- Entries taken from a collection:

— begin —

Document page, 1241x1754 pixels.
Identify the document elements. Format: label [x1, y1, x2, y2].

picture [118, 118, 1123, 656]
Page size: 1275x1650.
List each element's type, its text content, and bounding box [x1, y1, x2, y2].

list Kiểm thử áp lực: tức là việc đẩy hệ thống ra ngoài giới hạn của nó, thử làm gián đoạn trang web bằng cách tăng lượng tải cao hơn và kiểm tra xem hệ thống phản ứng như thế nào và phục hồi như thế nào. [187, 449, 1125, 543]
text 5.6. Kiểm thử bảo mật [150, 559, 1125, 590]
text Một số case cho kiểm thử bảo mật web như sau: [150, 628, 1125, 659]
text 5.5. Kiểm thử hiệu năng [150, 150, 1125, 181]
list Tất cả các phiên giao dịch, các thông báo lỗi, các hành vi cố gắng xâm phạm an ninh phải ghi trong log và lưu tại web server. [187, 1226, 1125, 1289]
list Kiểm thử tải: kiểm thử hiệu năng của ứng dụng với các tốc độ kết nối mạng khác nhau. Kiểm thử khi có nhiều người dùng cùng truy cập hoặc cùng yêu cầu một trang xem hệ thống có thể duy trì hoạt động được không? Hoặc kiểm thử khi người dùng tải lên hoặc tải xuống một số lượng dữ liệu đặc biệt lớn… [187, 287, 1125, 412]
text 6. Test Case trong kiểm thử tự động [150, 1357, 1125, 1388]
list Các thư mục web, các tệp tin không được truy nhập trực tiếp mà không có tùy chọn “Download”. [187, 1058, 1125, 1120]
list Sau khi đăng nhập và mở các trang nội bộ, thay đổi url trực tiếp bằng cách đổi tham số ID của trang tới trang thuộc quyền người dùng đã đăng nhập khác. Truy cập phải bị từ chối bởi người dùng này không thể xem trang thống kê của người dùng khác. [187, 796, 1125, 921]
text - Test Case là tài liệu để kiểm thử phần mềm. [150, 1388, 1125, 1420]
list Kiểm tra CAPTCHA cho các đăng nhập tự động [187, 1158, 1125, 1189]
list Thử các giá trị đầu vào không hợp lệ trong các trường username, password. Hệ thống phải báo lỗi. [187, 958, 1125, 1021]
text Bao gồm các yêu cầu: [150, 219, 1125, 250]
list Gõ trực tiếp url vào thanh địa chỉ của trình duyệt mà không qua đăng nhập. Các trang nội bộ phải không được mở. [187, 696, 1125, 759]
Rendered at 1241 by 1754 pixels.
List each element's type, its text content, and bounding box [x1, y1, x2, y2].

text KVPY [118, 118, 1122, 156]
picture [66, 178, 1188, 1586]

— end —

- Directive: Rewrite the lines of the listing starting at "Rendered at 1241 by 1754 pixels." and ending at the close of the listing, replacing "text content" with "written content" and keeping everything else the same.

- Correct result:
Rendered at 1241 by 1754 pixels.
List each element's type, its written content, and bounding box [x1, y1, x2, y2].

text KVPY [118, 118, 1122, 156]
picture [66, 178, 1188, 1586]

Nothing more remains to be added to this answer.